::: Input material

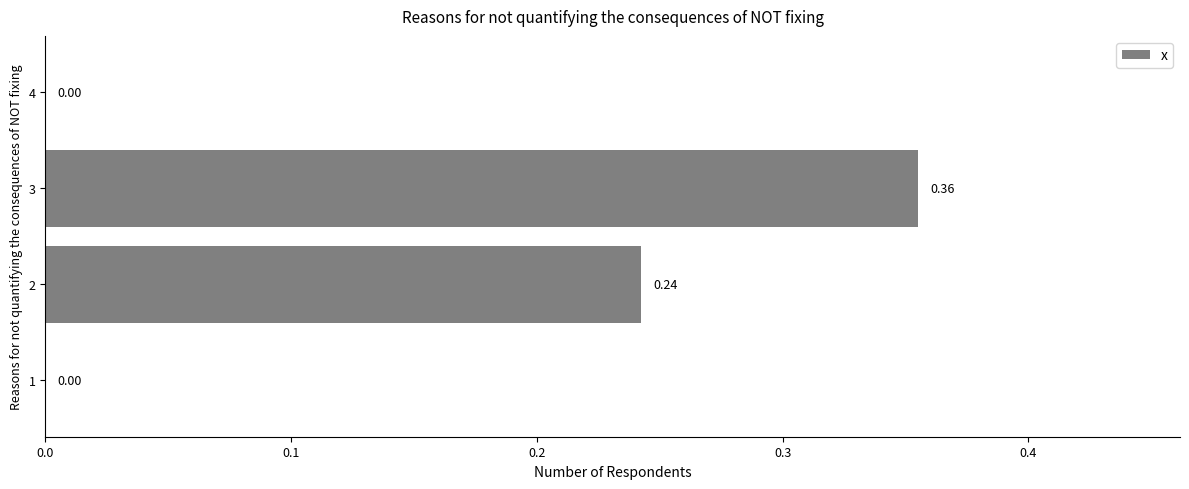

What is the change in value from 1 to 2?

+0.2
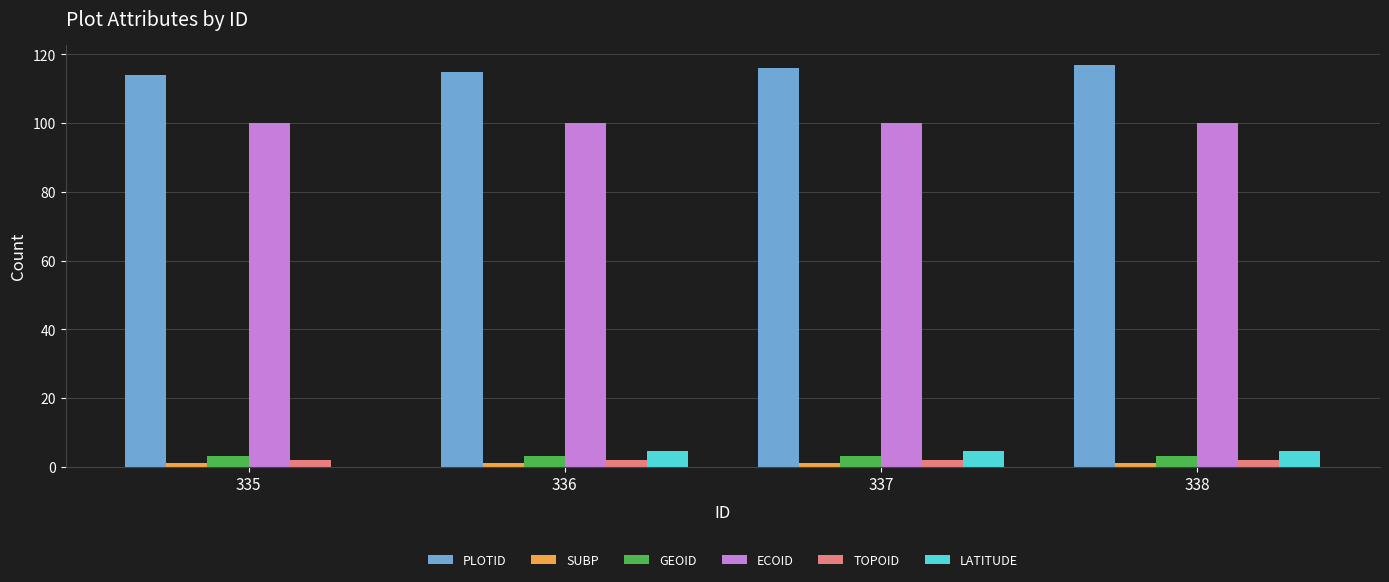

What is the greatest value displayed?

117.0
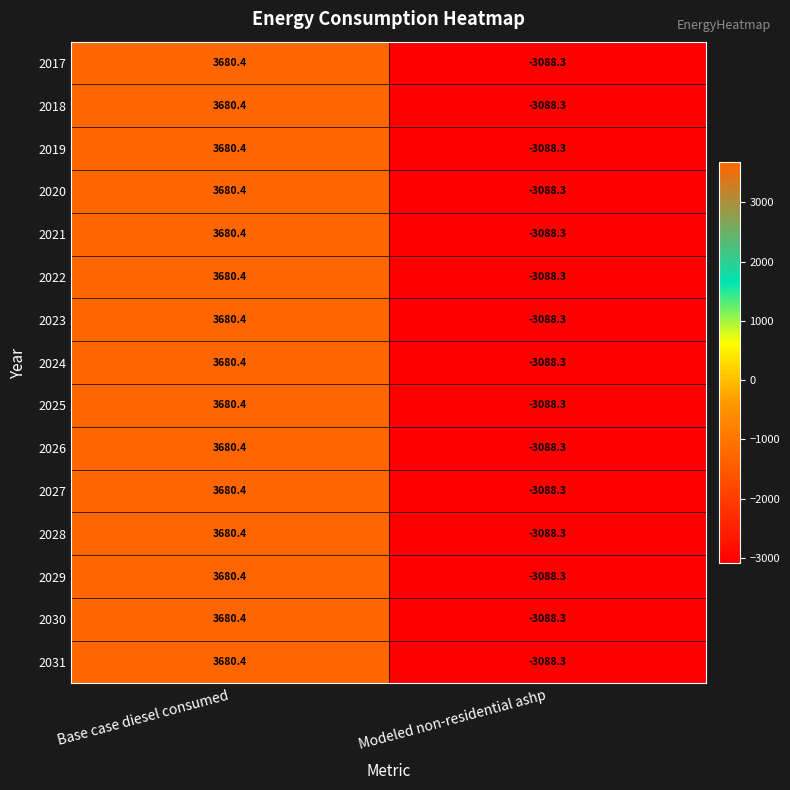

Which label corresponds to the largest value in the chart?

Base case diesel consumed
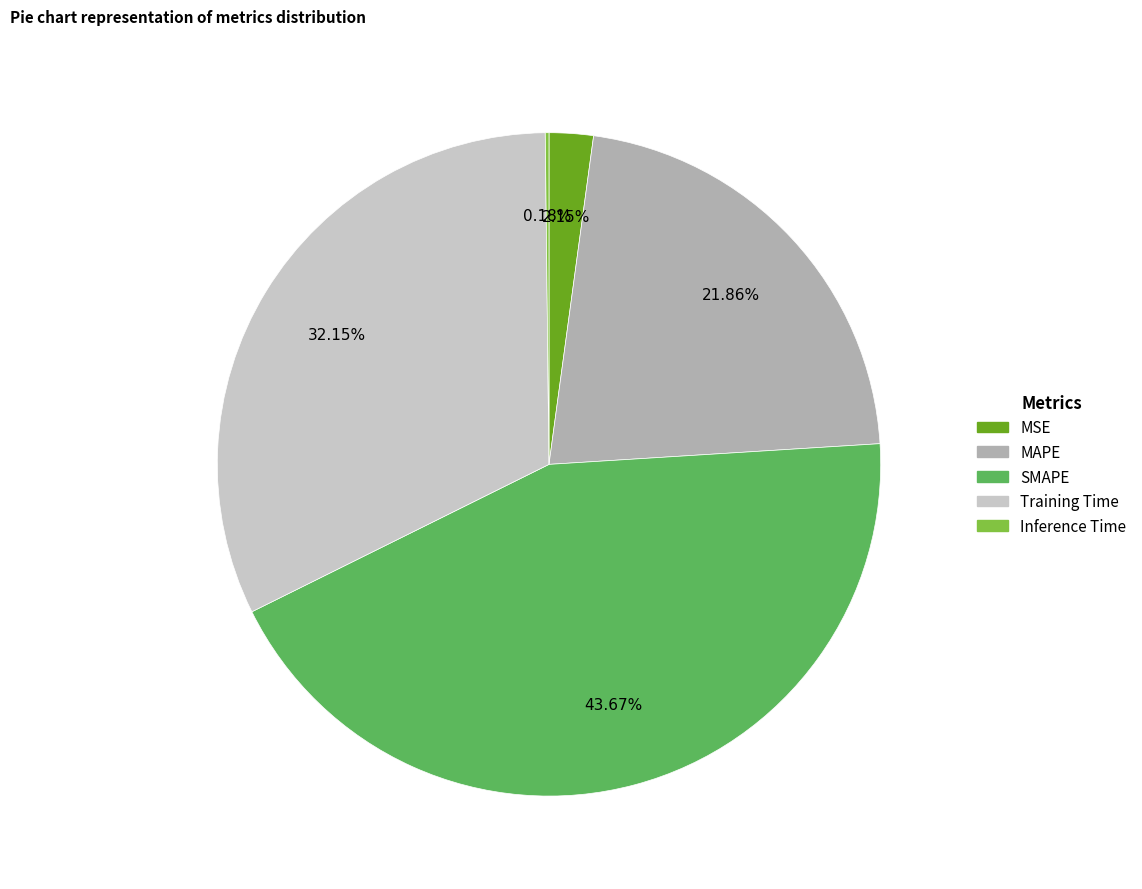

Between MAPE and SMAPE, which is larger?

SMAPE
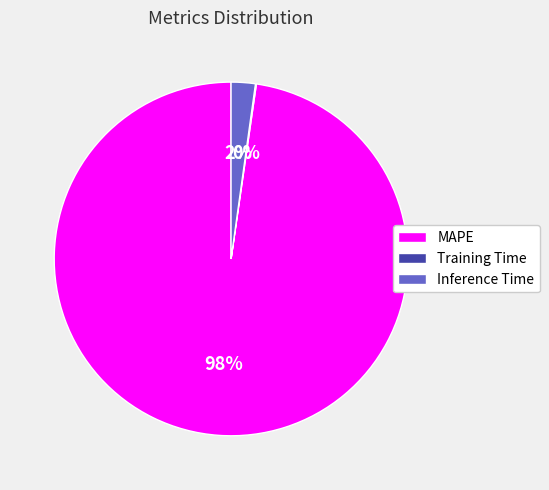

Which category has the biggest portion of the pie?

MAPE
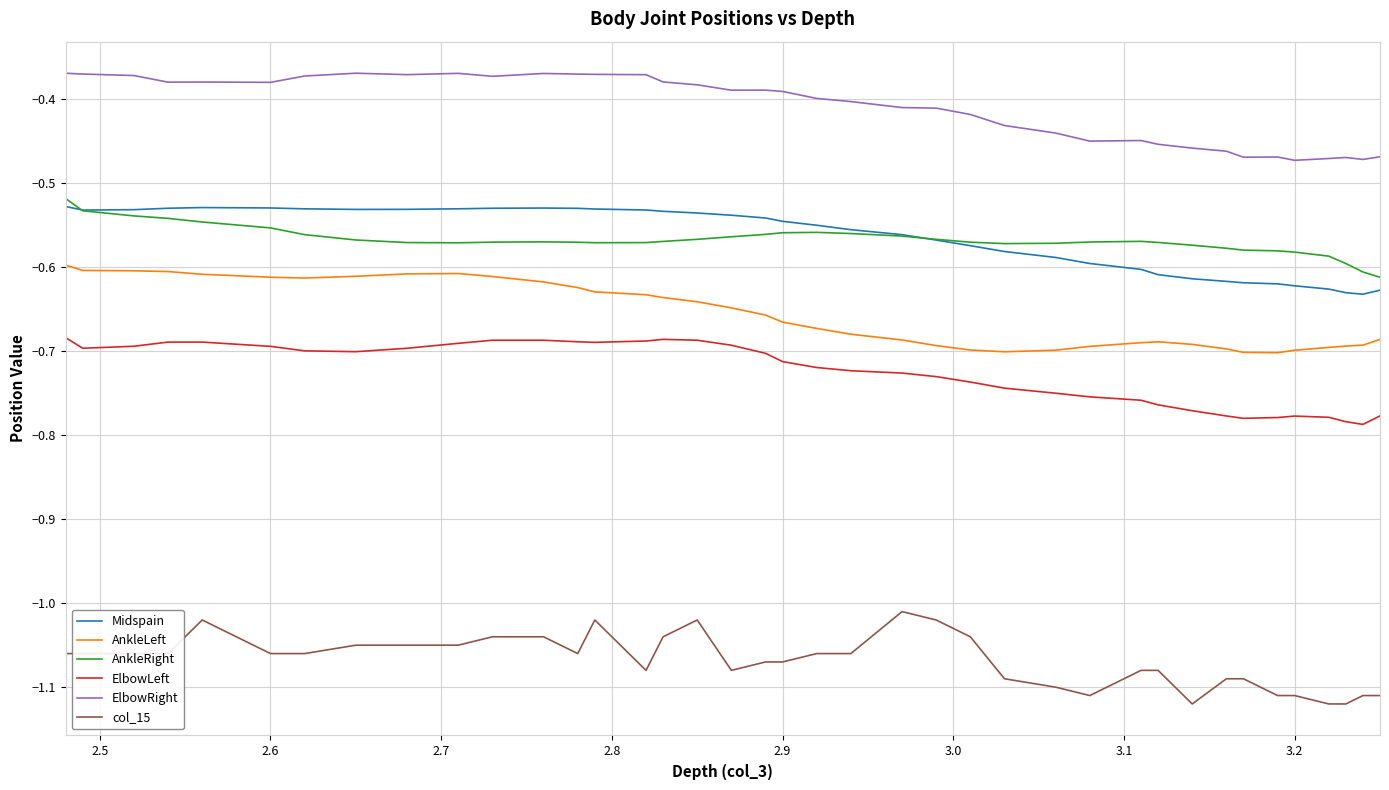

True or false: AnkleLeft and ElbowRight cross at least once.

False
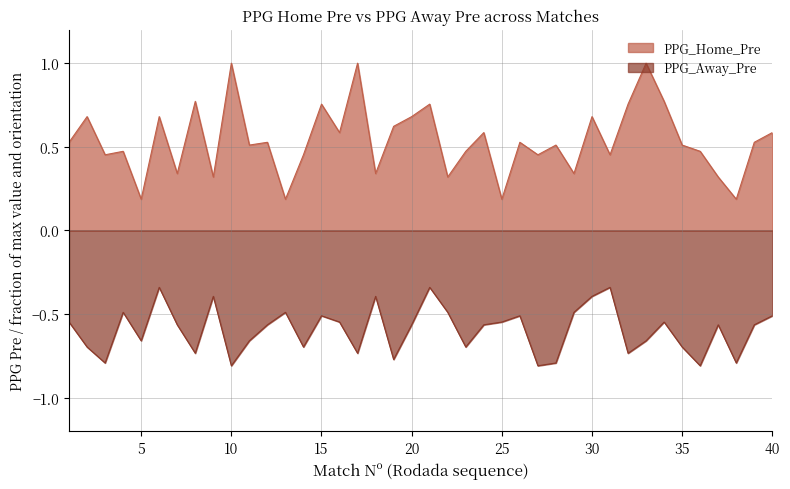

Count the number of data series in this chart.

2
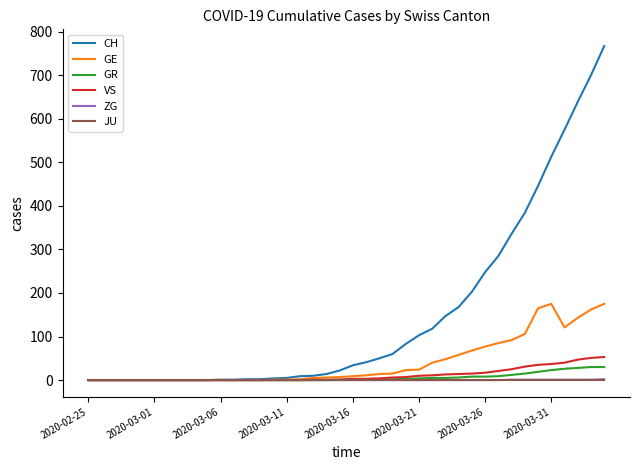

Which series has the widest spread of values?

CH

::::::

▸ Job: Arrange every line of the data above as a Markdown table with the columns "Row" and "Line," numbering the rows in order. Leave out blank lines and the pictures.

▸ The completed task:
| Row | Line |
|---|---|
| 1 | What is the change in value from 1 to 2? |
| 2 | +0.2 |
| 3 | What is the greatest value displayed? |
| 4 | 117.0 |
| 5 | Which label corresponds to the largest value in the chart? |
| 6 | Base case diesel consumed |
| 7 | Between MAPE and SMAPE, which is larger? |
| 8 | SMAPE |
| 9 | Which category has the biggest portion of the pie? |
| 10 | MAPE |
| 11 | True or false: AnkleLeft and ElbowRight cross at least once. |
| 12 | False |
| 13 | Count the number of data series in this chart. |
| 14 | 2 |
| 15 | Which series has the widest spread of values? |
| 16 | CH |